I need to generate a random number in the range [0,1] that is skewed to either side. (Meaning, higher chance of getting more numbers next to 0 or next to 1)

Ideally I would like to have a parameter to set this curve.

I supposed I can do Math.random^2 to get such a result, but what more sophisticated ways are there to achieve this?

Answer 1

I think you want beta distribution with alpha=beta=0.5

It is possible to transform uniform random number to beta distribution using inverse cumulative distribution.

unif = Math.random()

I am not familiar with javascript, but this should be clear:

beta = sin(unif*pi/2)^2

PS: you can generate many such numbers and plot histogram

Edit:

For skewing towards 0, transform the beta values as -

beta_left = (beta < 0.5) ? 2*beta : 2*(1-beta);

For skewing towards 1, transform as -

beta_right = (beta > 0.5) ? 2*beta-1 : 2*(1-beta)-1;

Answer 2

I just came up with a simpler way to get random numbers skewed to each side, and which doesn't have any dependencies.

This method uses two of Javascript's regular random numbers.

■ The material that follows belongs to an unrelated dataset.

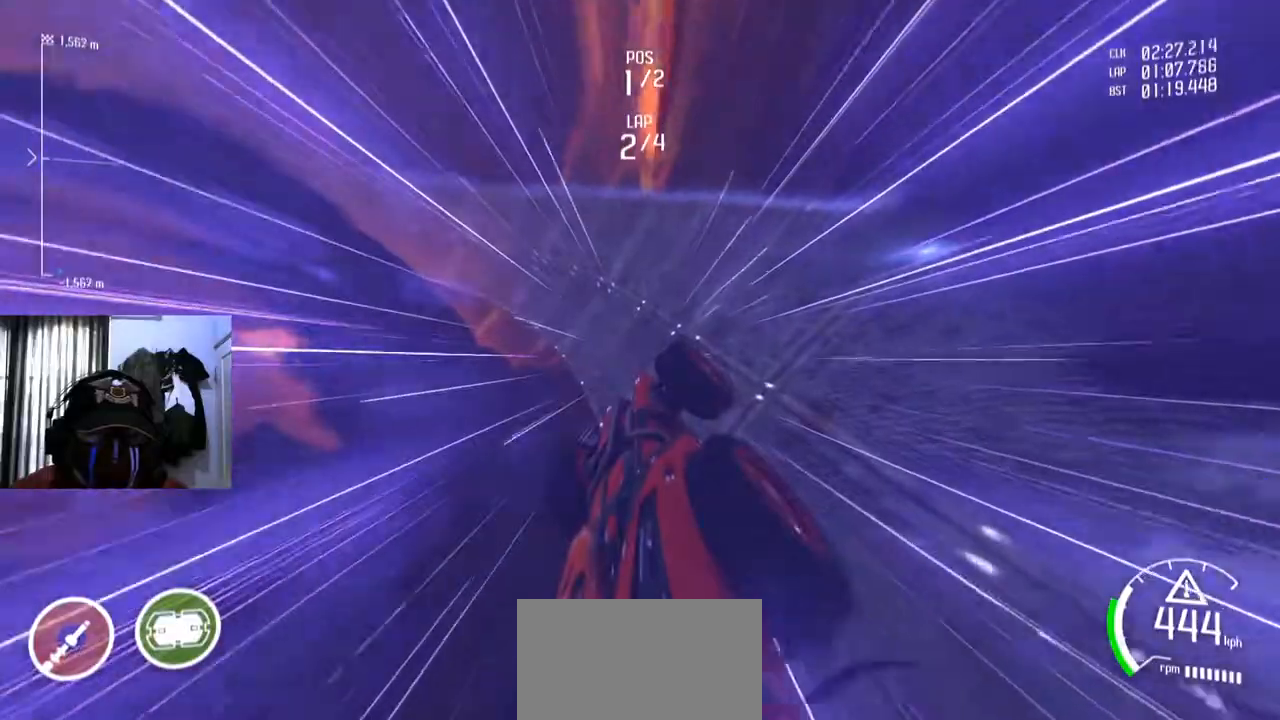
{"buttons": [], "left_stick": "center", "right_stick": "center", "events": []}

The first is multiplied with itself (the larger the exponent, the bigger the skewing effect), and the second chooses which side of the distribution to skew to.

function skewedRandom() {
    const a = Math.pow(Math.random(), 2);
    if (Math.random() < 0.5) {
        return a;
    }
    return 1 - a;
}

In this code the exponent is set to 2. A sample histogram from 10,000 executions with the exponent at 2 as above:

With exponent 3:

And with exponent 10:

Answer 3

I think you need to rethink your question. The Poisson is a counting distribution specified in terms of a rate, such as how many occurrences of something do I see on average per time period. It yields positive integers so the result can't be just in the range [0,1]. Can you please clarify what you want?

Regardless, to generate a Poisson with rate lambda one algorithm is:

threshold = Math.exp(-lambda)
count = 0
product = 1.0
while (product *= rand) >= threshold {
      count += 1
}
return count

where "rand" is the function call for a Uniform(0,1). I don't know javascript, but that should be straightforward enough for you to implement.

Responding to edited question:

There are several distributions that generate outcomes on a bounded range, but many of them aren't for the faint of heart, such as the Johnson family or the Beta distribution.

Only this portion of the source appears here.